The Plaintiff appealed the Decision of a Review Officer in respect of legal accounts. The Chambers Justice upheld the Decision and the Plaintiff sought permission to appeal to the Court of Appeal. As a preliminary matter, Justice Veldhuis considered whether new evidence could be adduced on an Appeal under Rule 10.26. Veldhuis J.A. noted that, even if Rule 10.26(3) allowed new evidence on an appeal from a Review Officer’s Decision, the Plaintiff’s affidavit evidence was deficient: the Affidavit was not served within a reasonable time prior to the Appeal; it contained “false, self-serving or unsupported assertions”; and it raised new accusations not heard or considered by the Review Officer. The Chambers Justice had not erred in refusing the admission of new affidavit evidence.
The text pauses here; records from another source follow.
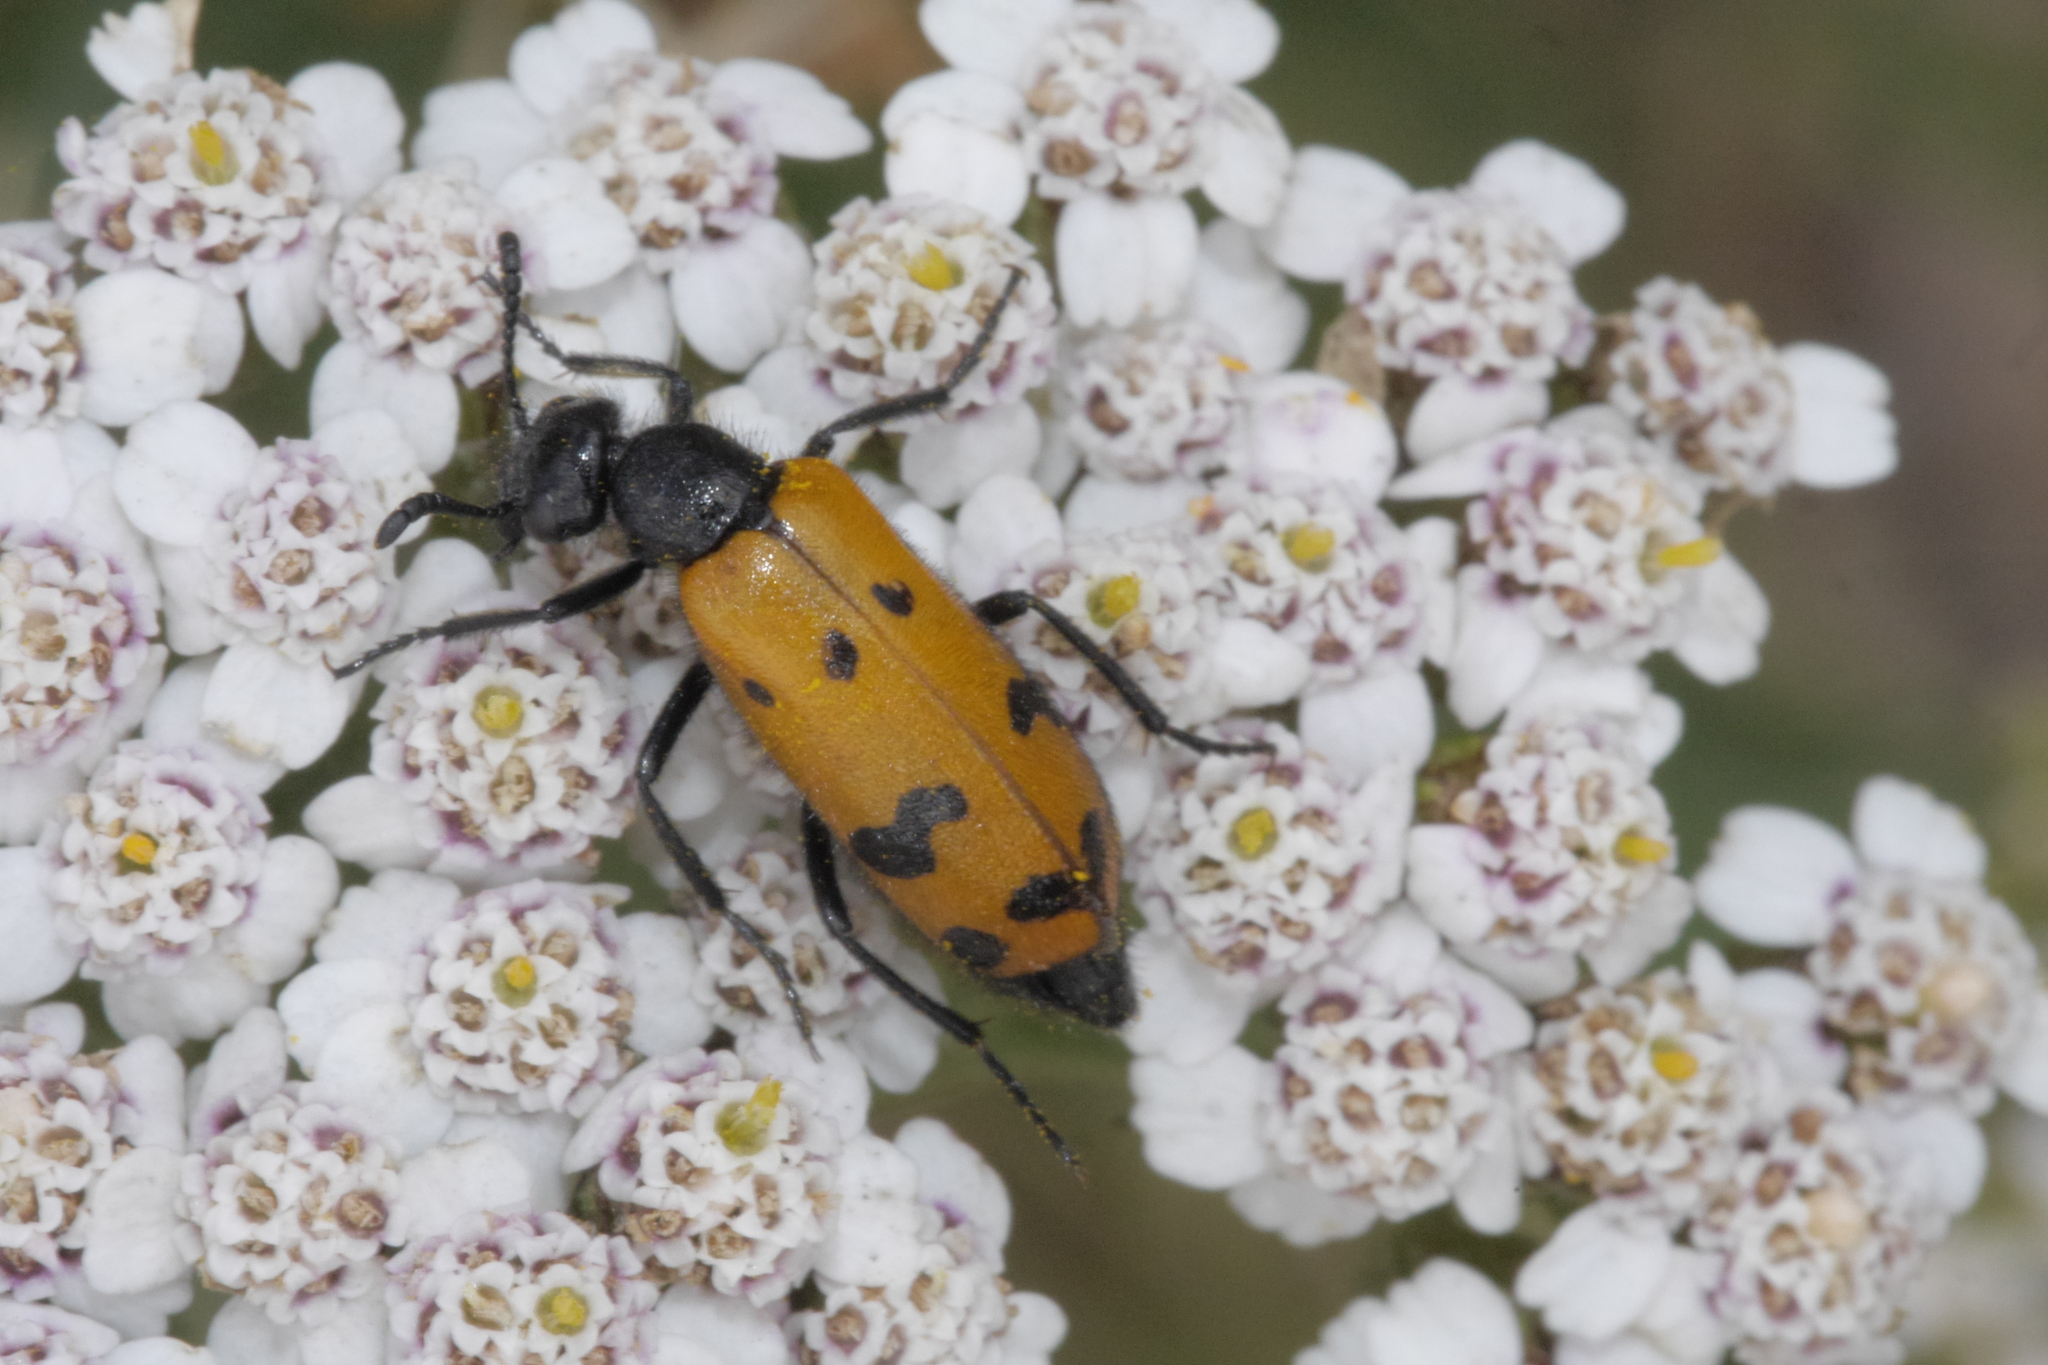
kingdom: Animalia
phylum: Arthropoda
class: Insecta
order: Coleoptera
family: Meloidae
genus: Mylabris
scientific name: Mylabris connata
Justice Veldhuis also considered the test for permissive Appeals under Rule 14.5 and noted that a Court will assess a number of factors including: (i) whether there is an arguable case, having regard to the standard of review on Appeal; (ii) whether there is a question of law or jurisdiction at issue; (iii) whether the law or precedent is of importance to others or the public; (iv) the practical effect on the parties; (v) whether there will be undue prejudice to a party; (vi) whether there is a bar to the appeal; (vii) whether the expense of a further Appeal is commensurate with the value to be gained from an Appeal; and (viii) the standard of review on the Appeal if leave is granted.

Justice Veldhuis also noted that a Review Officer’s Decision will be given deference, and Appellate interference will only be justified where the Review Officer operated on wrong principles or made an error of fact. Her Ladyship denied leave to appeal as the Applicant failed “the most important” element of the test, a reasonable prospect of success on Appeal.